Host system: CentOS 6 with included KVM
Guest system: FreeBSD on Virtio drivers
System contains 4K / GPT disks with SSD Caching
System runs stable for about a month. After updating the system with freebsd-update install, or after upgrading a port using "portmaster" a reboot was issued.
After reboot, multiple library files in /usr/lib were corrupted.
The corruption manifests itself by messages like:
/usr/lib/libpam.so.5 Shared object has no run-time symbol table
The MD5 hashes of the files differ with the version on the distribution DVD.
Comparing file contents with their originals using hexdiff, the corruption manifests itself with the following patterns:
- Corrupted parts start and end exactly at 4K boundaries
- A file can have multiple corrupted blocks
- The corrupted 4K blocks are always exact copies of other (non-corrupted) 4K blocks of the same file.
The corruption was observed on one system three times over the last 4 months, on FreeBSD 10.0 RELEASE and on FREEBSD 9.3 RELEASE. After corruption the system was wiped clean and reinstalled.
/var/log/messages shows no entries explaining any system issues
running fsck on the affected partition: the file system is clean
File systems were created using the following commands (aligning them to 4K)
gpart create -s gpt vtbd0
gpart add -a 1M -s 512k -t freebsd-boot -l exboot vtbd0
gpart add -a 1M -s 5G -t freebsd-ufs -l exrootfs vtbd0
gpart add -a 1M -s 5G -t freebsd-swap -l exswap vtbd0
gpart add -a 1M -s 30G -t freebsd-ufs -l exvarfs vtbd0
gpart add -a 1M -s 4G -t freebsd-ufs -l extmpfs vtbd0
gpart add -a 1M -t freebsd-ufs -l exusrfs vtbd0
gpart bootcode -b /boot/pmbr -p /boot/gptboot -i 1 vtbd0
newfs -U /dev/gpt/exrootfs
newfs -U /dev/gpt/exvarfs
newfs -U /dev/gpt/extmpfs
newfs -U /dev/gpt/exusrfs
The last time the corruption occurred, MD5 hashes of library files in /usr/lib were saved shortly before reboot (after running freebsd-update install).
After reboot, MD5 hashes for some files were different compared to the ones before reboot. So the file corruption must have taken place during reboot.
Further Analysis of the last occurrence:
On the host system, backtraces were found that relate to the Broadcom (bnx2) driver of the host. The backtraces were bound to the process ID of the FreeBSD guest. Backtrace entries started about 50 minutes before reboot and stopped at the time of reboot.
The KVM FreeBSD guest uses the Virtio NIC network model. Linux KVM website however suggests using the e1000 network model:
VPS guest had been shut down for 4 days. After mounting a DVD and starting the FreeBSD VPS Guest (from hard disk) the corruption magically had disappeared: no errors, the MD5 hashes of previously corrupted files were OK. Host system was not restarted in the meantime.
Temporary corruption must have occurred on the KVM host system, possibly triggered by the virtio NIC driver.
That makes me suspect some HW problem, likely RAM. I don't see how the network driver could have caused some transient error like this either.

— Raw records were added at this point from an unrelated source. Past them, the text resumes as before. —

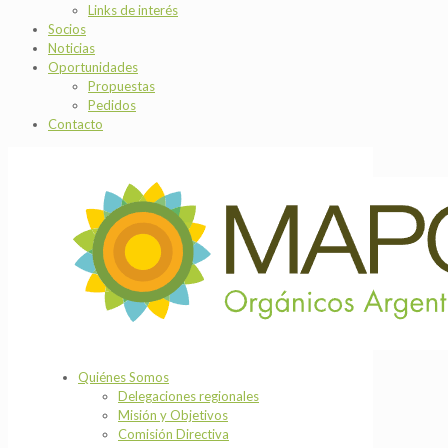
Links de interés
Socios
Noticias
Oportunidades
Propuestas
Pedidos
Contacto
Quiénes Somos
Delegaciones regionales
Misión y Objetivos
Comisión Directiva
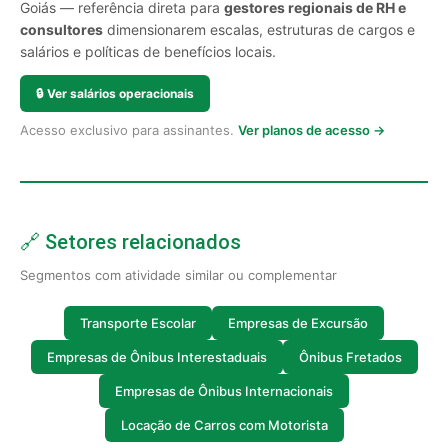
Goiás — referência direta para
gestores regionais de RH e
consultores
dimensionarem escalas, estruturas de cargos e
salários e políticas de benefícios locais.
🔒
Ver salários operacionais
Acesso exclusivo para assinantes.
Ver planos de acesso →
🔗 Setores relacionados
Segmentos com atividade similar ou complementar
Transporte Escolar
Empresas de Excursão
Empresas de Ônibus Interestaduais
Ônibus Fretados
Empresas de Ônibus Internacionais
Locação de Carros com Motorista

Corruption reoccurred after reinstallation of the FreeBSD guest system with the use of the e1000 NIC driver. Virtio NIC driver can be excluded as cause of the corruption.
Corruption followed the same pattern as previous occurrences: in a single file 4K blocks nr. 160 - 164 were corrupted during reboot, which caused them to be exact copies of the following 4K block (nr. 165)
Corruption is likely to be HW related.